╭─ TEXT PASSAGE

Remembering... empty tiles has the ID 00, and some tiles are background, such as the ropes at the bridge; using other words, tiles which ID is smaller than 3D should be "crossingable".
The logic of the byte
03007C8C are written at the instruction
0800FF80, which it copies the value from the register
R0. And I'll say a very important phrase:
to get the ID of the tile, it uses the tilemap source stored at Slow WRAM (region 0200:256kb), which it stores the entire tilemap of the level, differentiating of we saw at Fast WRAM, which it only stores the frame currently visible by the player!
Because Slow WRAM has a storage bigger than Fast WRAM, and the current visible frame is always read to be rendered, and we can to try the move Klonoa to a place isn't showed at the screen, this organization of the memory layout make sense.
With this informations, we can answer our main question:
the physics isn't applied at our tiles because we are written at the tilemap from Fast WRAM, and the physics logic uses the tilemap stored at Slow WRAM!

╰─
╭─ RAW DATA

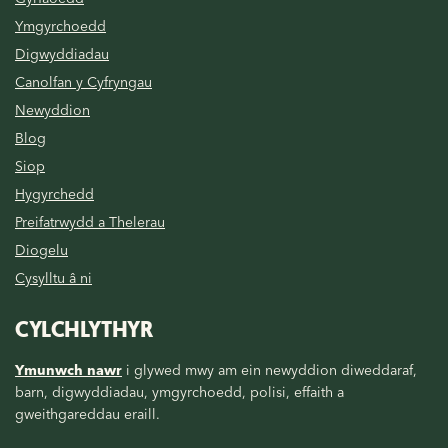
Ymgyrchoedd
Digwyddiadau
Canolfan y Cyfryngau
Newyddion
Blog
Siop
Hygyrchedd
Preifatrwydd a Thelerau
Diogelu
Cysylltu â ni
CYLCHLYTHYR
Ymunwch nawr
i glywed mwy am ein newyddion diweddaraf,
barn, digwyddiadau, ymgyrchoedd, polisi, effaith a
gweithgareddau eraill.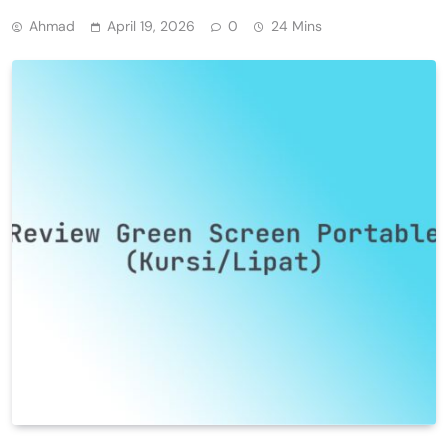
Ahmad
April 19, 2026
0
24 Mins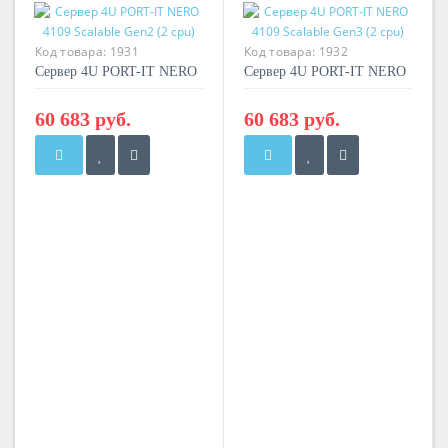
Код товара:
1931
Код товара:
1932
Сервер 4U PORT-IT NERO
Сервер 4U PORT-IT NERO
4109 Scalable Gen2 (2 cpu)
4109 Scalable Gen3 (2 cpu)
60 683 руб.
60 683 руб.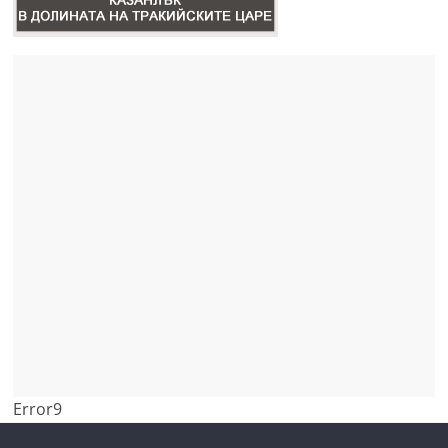
Error9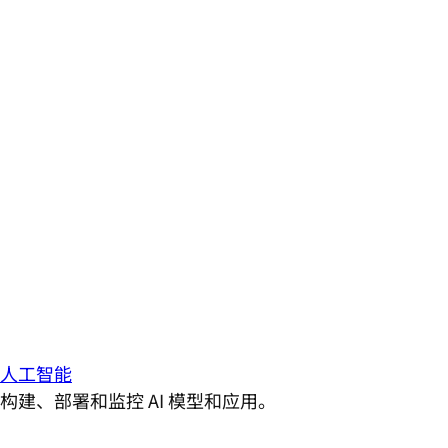
人工智能
构建、部署和监控 AI 模型和应用。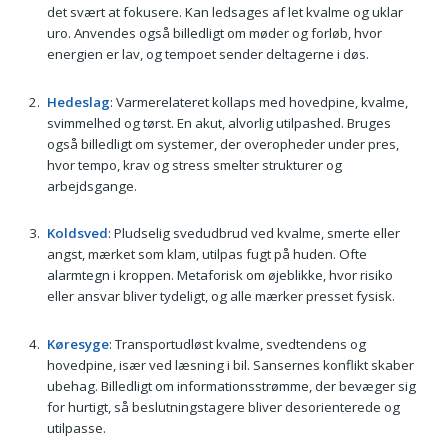
det svært at fokusere. Kan ledsages af let kvalme og uklar
uro. Anvendes også billedligt om møder og forløb, hvor
energien er lav, og tempoet sender deltagerne i døs.
Hedeslag
: Varmerelateret kollaps med hovedpine, kvalme,
svimmelhed og tørst. En akut, alvorlig utilpashed. Bruges
også billedligt om systemer, der overopheder under pres,
hvor tempo, krav og stress smelter strukturer og
arbejdsgange.
Koldsved
: Pludselig svedudbrud ved kvalme, smerte eller
angst, mærket som klam, utilpas fugt på huden. Ofte
alarmtegn i kroppen. Metaforisk om øjeblikke, hvor risiko
eller ansvar bliver tydeligt, og alle mærker presset fysisk.
Køresyge
: Transportudløst kvalme, svedtendens og
hovedpine, især ved læsning i bil. Sansernes konflikt skaber
ubehag. Billedligt om informationsstrømme, der bevæger sig
for hurtigt, så beslutningstagere bliver desorienterede og
utilpasse.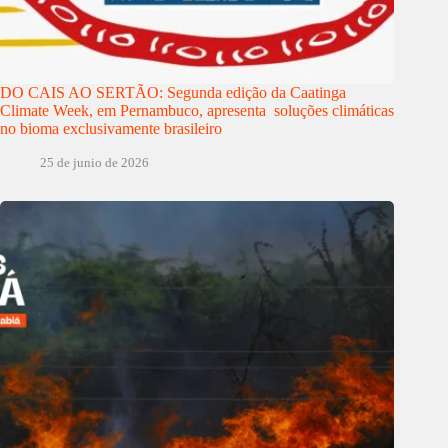
DO CAIS AO SERTÃO: Segunda edição da Caatinga
Climate Week, em Pernambuco, apresenta soluções climáticas
no bioma exclusivamente brasileiro
25 de junio de 2026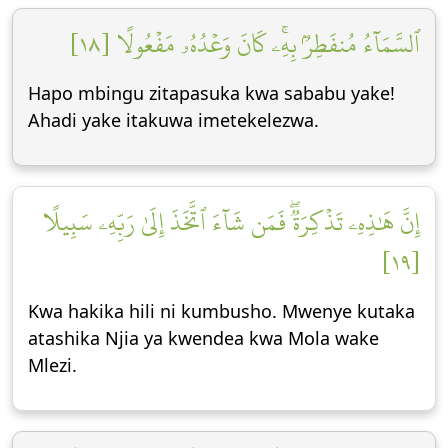
ٱلسَّمَآءُ مُنفَطِرُۢ بِهِۦۚ كَانَ وَعۡدُهُۥ مَفۡعُولًا [١٨]
Hapo mbingu zitapasuka kwa sababu yake!
Ahadi yake itakuwa imetekelezwa.
إِنَّ هَٰذِهِۦ تَذۡكِرَةٞۖ فَمَن شَآءَ ٱتَّخَذَ إِلَىٰ رَبِّهِۦ سَبِيلًا
[١٩]
Kwa hakika hili ni kumbusho. Mwenye kutaka
atashika Njia ya kwendea kwa Mola wake
Mlezi.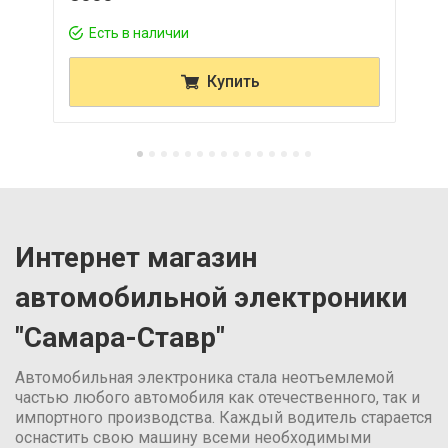
Есть в наличии
Купить
Интернет магазин
автомобильной электроники
"Самара-Ставр"
Автомобильная электроника стала неотъемлемой
частью любого автомобиля как отечественного, так и
импортного производства. Каждый водитель старается
оснастить свою машину всеми необходимыми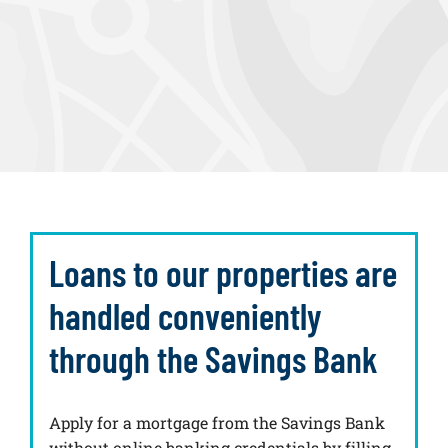
Loans to our properties are
handled conveniently
through the Savings Bank
Apply for a mortgage from the Savings Bank
without online banking credentials by filling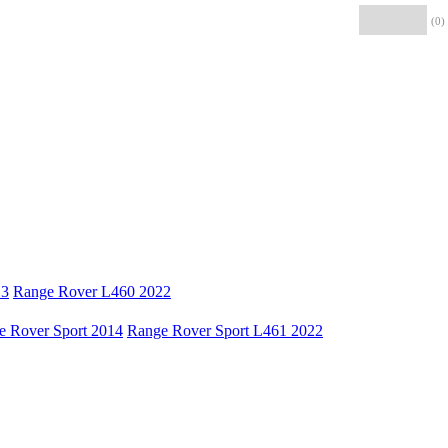
(0)
13
Range Rover L460 2022
e Rover Sport 2014
Range Rover Sport L461 2022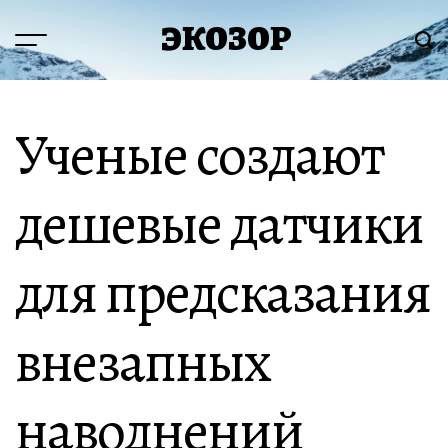
Перейти
ЭКОЗОР
к
Меню
Пои
содержимому
Ученые создают
дешевые датчики
для предсказания
внезапных
наводнений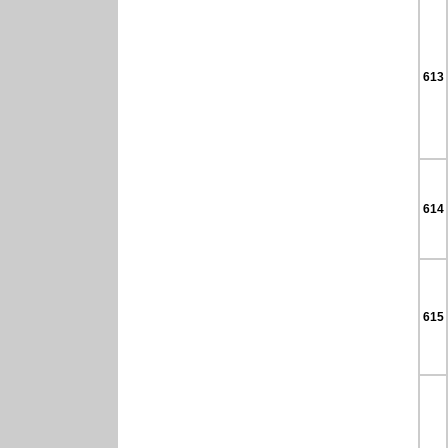
613
614
615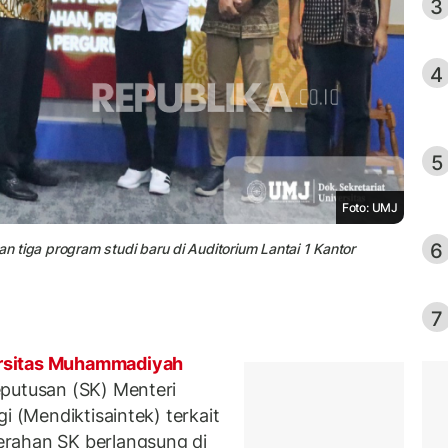
3
4
5
Foto: UMJ
6
tiga program studi baru di Auditorium Lantai 1 Kantor
7
rsitas Muhammadiyah
putusan (SK) Menteri
i (Mendiktisaintek) terkait
rahan SK berlangsung di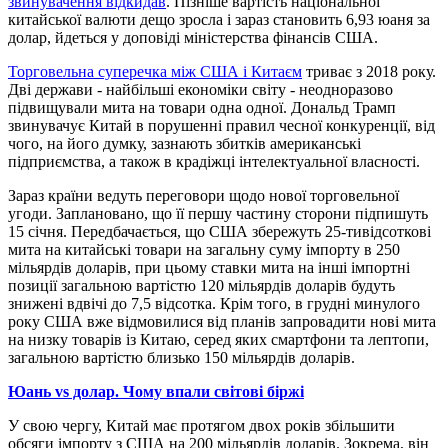
звинувачення відкидав
. Пізніше вартість національної
китайської валюти дещо зросла і зараз становить 6,93 юаня за
долар, йдеться у доповіді міністерства фінансів США.
Торговельна суперечка між США і Китаєм
триває з 2018 року.
Дві держави - найбільші економіки світу - неодноразово
підвищували мита на товари одна одної. Дональд Трамп
звинувачує Китай в порушенні правил чесної конкуренції, від
чого, на його думку, зазнають збитків американські
підприємства, а також в крадіжці інтелектуальної власності.
Зараз країни ведуть переговори щодо нової торговельної
угоди. Заплановано, що її першу частину сторони підпишуть
15 січня. Передбачається, що США збережуть 25-тивідсоткові
мита на китайські товари на загальну суму імпорту в 250
мільярдів доларів, при цьому ставки мита на інші імпортні
позиції загальною вартістю 120 мільярдів доларів будуть
знижені вдвічі до 7,5 відсотка. Крім того, в грудні минулого
року США вже відмовилися від планів запровадити нові мита
на низку товарів із Китаю, серед яких смартфони та лептопи,
загальною вартістю близько 150 мільярдів доларів.
Юань vs долар. Чому впали світові біржі
У свою чергу, Китай має протягом двох років збільшити
обсяги імпорту з США на 200 мільярдів доларів. Зокрема, він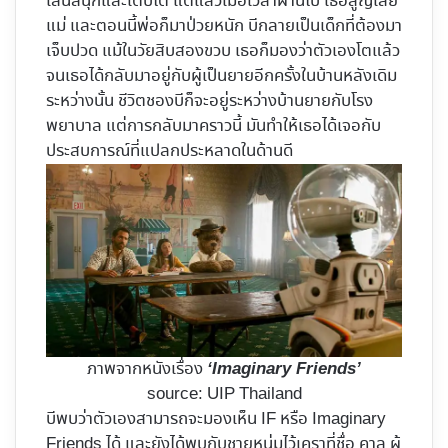
เล่นสนุกและเติบโต แต่แล้วเมื่อเวลาผ่านไป เธอสูญเสีย
แม่ และตอนนี้พ่อก็มาป่วยหนัก บีกลายเป็นเด็กที่ต้องมา
เจ็บปวด แม้ในวัยสิบสองขวบ เธอก็มองว่าตัวเองโตแล้ว
จนเธอได้กลับมาอยู่กับผู้เป็นยายอีกครั้งในบ้านหลังเดิม
ระหว่างนั้น ชีวิตชองบีก็จะอยู่ระหว่างบ้านยายกับโรง
พยาบาล แต่การกลับมาคราวนี้ มันทำให้เธอได้เจอกับ
ประสบการณ์ที่แปลกประหลาดในด้านดี
ภาพจากหนังเรื่อง
‘Imaginary Friends’
source: UIP Thailand
บีพบว่าตัวเองสามารถจะมองเห็น IF หรือ Imaginary
Friends ได้ และยังได้พบกับชายหนุ่มไว้เคราที่ชื่อ คาล ผู้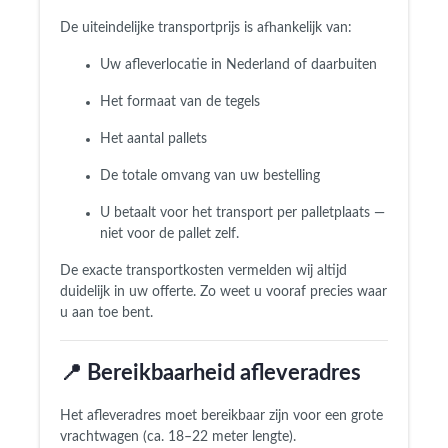
De uiteindelijke transportprijs is afhankelijk van:
Uw afleverlocatie in Nederland of daarbuiten
Het formaat van de tegels
Het aantal pallets
De totale omvang van uw bestelling
U betaalt voor het transport per palletplaats —
niet voor de pallet zelf.
De exacte transportkosten vermelden wij altijd
duidelijk in uw offerte. Zo weet u vooraf precies waar
u aan toe bent.
📍 Bereikbaarheid afleveradres
Het afleveradres moet bereikbaar zijn voor een grote
vrachtwagen (ca. 18–22 meter lengte).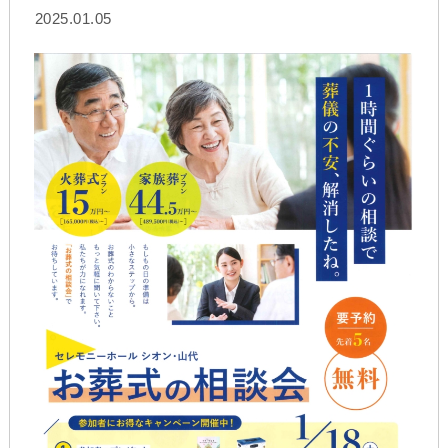
2025.01.05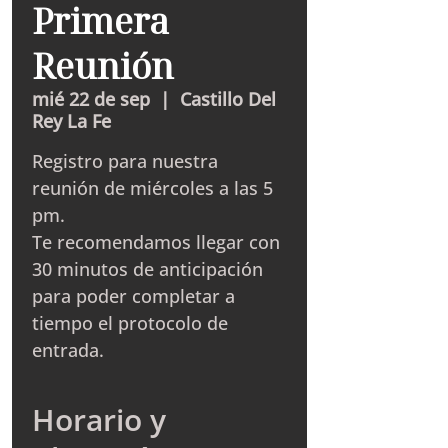
Primera
Reunión
mié 22 de sep
  |  
Castillo Del
Rey La Fe
Registro para nuestra
reunión de miércoles a las 5
pm.
Te recomendamos llegar con
30 minutos de anticipación
para poder completar a
tiempo el protocolo de
entrada.
Horario y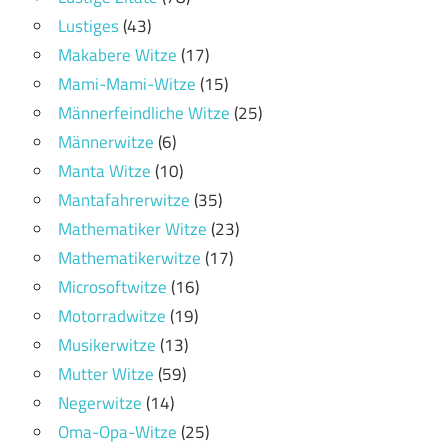
Lustiges
(43)
Makabere Witze
(17)
Mami-Mami-Witze
(15)
Männerfeindliche Witze
(25)
Männerwitze
(6)
Manta Witze
(10)
Mantafahrerwitze
(35)
Mathematiker Witze
(23)
Mathematikerwitze
(17)
Microsoftwitze
(16)
Motorradwitze
(19)
Musikerwitze
(13)
Mutter Witze
(59)
Negerwitze
(14)
Oma-Opa-Witze
(25)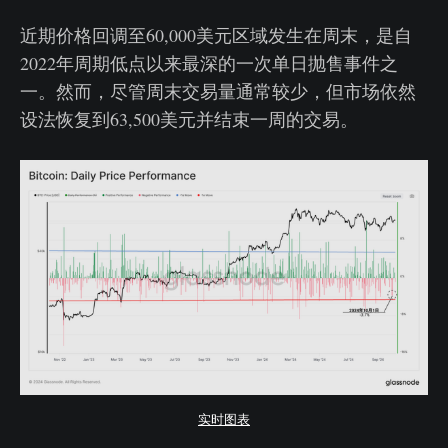
近期价格回调至60,000美元区域发生在周末，是自
2022年周期低点以来最深的一次单日抛售事件之
一。然而，尽管周末交易量通常较少，但市场依然
设法恢复到63,500美元并结束一周的交易。
实时图表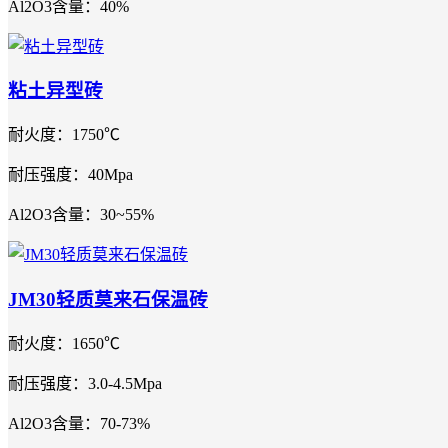
Al2O3含量：40%
粘土异型砖
耐火度：1750℃
耐压强度：40Mpa
Al2O3含量：30~55%
JM30轻质莫来石保温砖
耐火度：1650℃
耐压强度：3.0-4.5Mpa
Al2O3含量：70-73%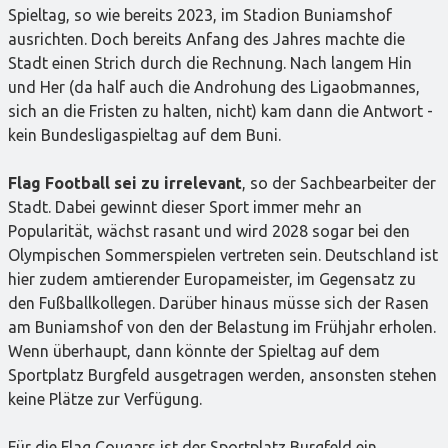
Spieltag, so wie bereits 2023, im Stadion Buniamshof
ausrichten. Doch bereits Anfang des Jahres machte die
Stadt einen Strich durch die Rechnung. Nach langem Hin
und Her (da half auch die Androhung des Ligaobmannes,
sich an die Fristen zu halten, nicht) kam dann die Antwort -
kein Bundesligaspieltag auf dem Buni.
Flag Football sei zu irrelevant
, so der Sachbearbeiter der
Stadt. Dabei gewinnt dieser Sport immer mehr an
Popularität, wächst rasant und wird 2028 sogar bei den
Olympischen Sommerspielen vertreten sein. Deutschland ist
hier zudem amtierender Europameister, im Gegensatz zu
den Fußballkollegen. Darüber hinaus müsse sich der Rasen
am Buniamshof von den der Belastung im Frühjahr erholen.
Wenn überhaupt, dann könnte der Spieltag auf dem
Sportplatz Burgfeld ausgetragen werden, ansonsten stehen
keine Plätze zur Verfügung.
Für die Flag Cougars ist der Sportplatz Burgfeld ein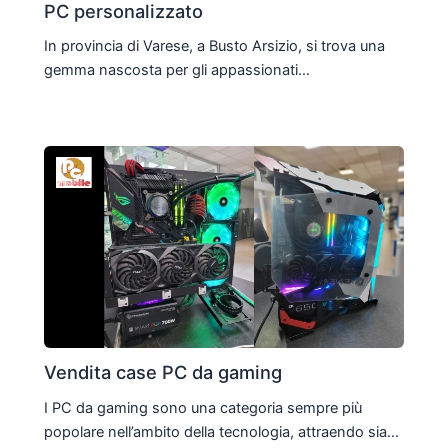
PC personalizzato
In provincia di Varese, a Busto Arsizio, si trova una
gemma nascosta per gli appassionati…
Vendita case PC da gaming
I PC da gaming sono una categoria sempre più
popolare nell’ambito della tecnologia, attraendo sia…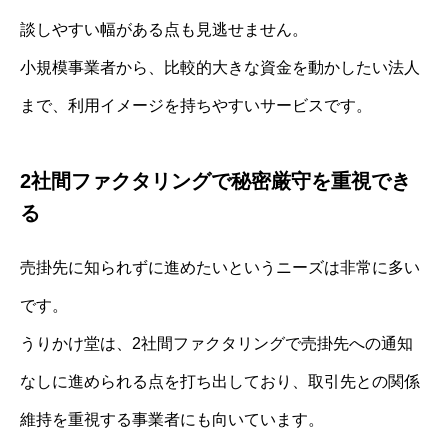
談しやすい幅がある点も見逃せません。
小規模事業者から、比較的大きな資金を動かしたい法人
まで、利用イメージを持ちやすいサービスです。
2社間ファクタリングで秘密厳守を重視でき
る
売掛先に知られずに進めたいというニーズは非常に多い
です。
うりかけ堂は、2社間ファクタリングで売掛先への通知
なしに進められる点を打ち出しており、取引先との関係
維持を重視する事業者にも向いています。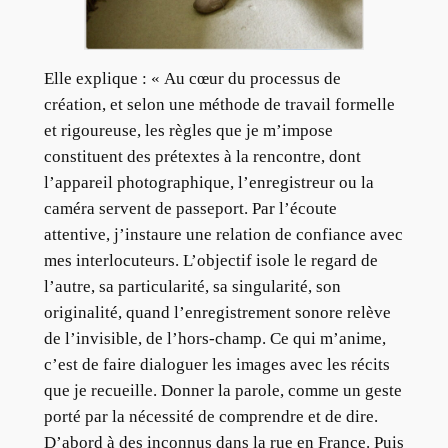
Elle explique : « Au cœur du processus de
création, et selon une méthode de travail formelle
et rigoureuse, les règles que je m’impose
constituent des prétextes à la rencontre, dont
l’appareil photographique, l’enregistreur ou la
caméra servent de passeport. Par l’écoute
attentive, j’instaure une relation de confiance avec
mes interlocuteurs. L’objectif isole le regard de
l’autre, sa particularité, sa singularité, son
originalité, quand l’enregistrement sonore relève
de l’invisible, de l’hors-champ. Ce qui m’anime,
c’est de faire dialoguer les images avec les récits
que je recueille. Donner la parole, comme un geste
porté par la nécessité de comprendre et de dire.
D’abord à des inconnus dans la rue en France. Puis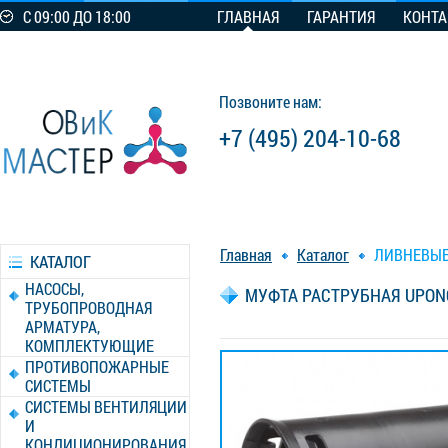
С 09:00 ДО 18:00
ГЛАВНАЯ
ГАРАНТИЯ
КОНТ
Позвоните нам:
+7 (495) 204-10-68
Главная
Каталог
ЛИВНЕВЫЕ
КАТАЛОГ
НАСОСЫ,
МУФТА РАСТРУБНАЯ UPON
ТРУБОПРОВОДНАЯ
АРМАТУРА,
КОМПЛЕКТУЮЩИЕ
ПРОТИВОПОЖАРНЫЕ
СИСТЕМЫ
СИСТЕМЫ ВЕНТИЛЯЦИИ
И
КОНДИЦИОНИРОВАНИЯ,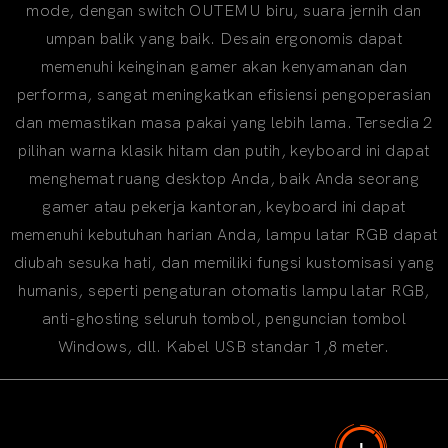
mode, dengan switch OUTEMU biru, suara jernih dan
umpan balik yang baik. Desain ergonomis dapat
memenuhi keinginan gamer akan kenyamanan dan
performa, sangat meningkatkan efisiensi pengoperasian
dan memastikan masa pakai yang lebih lama. Tersedia 2
pilihan warna klasik hitam dan putih, keyboard ini dapat
menghemat ruang desktop Anda, baik Anda seorang
gamer atau pekerja kantoran, keyboard ini dapat
memenuhi kebutuhan harian Anda, lampu latar RGB dapat
diubah sesuka hati, dan memiliki fungsi kustomisasi yang
humanis, seperti pengaturan otomatis lampu latar RGB,
anti-ghosting seluruh tombol, penguncian tombol
Windows, dll. Kabel USB standar 1,8 meter.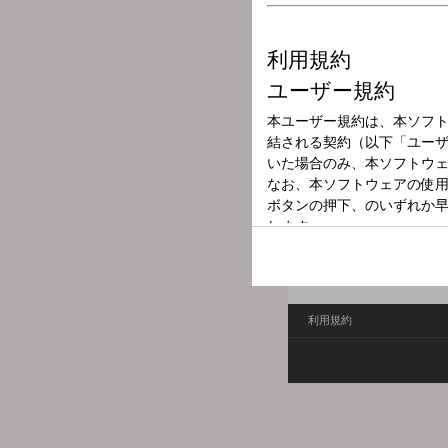
放送局
放送時間
2025年6月28日
番組名
納得健康15分
利用規約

╰─

**WHAT YOU SHOULD DO**
Translate this sentence from the passage about Klonoa's tilemaps into Spanish: "With this informations, we can answer our main question:"

**EXERCISE RESULT**
Con esta información, podemos responder a nuestra pregunta principal: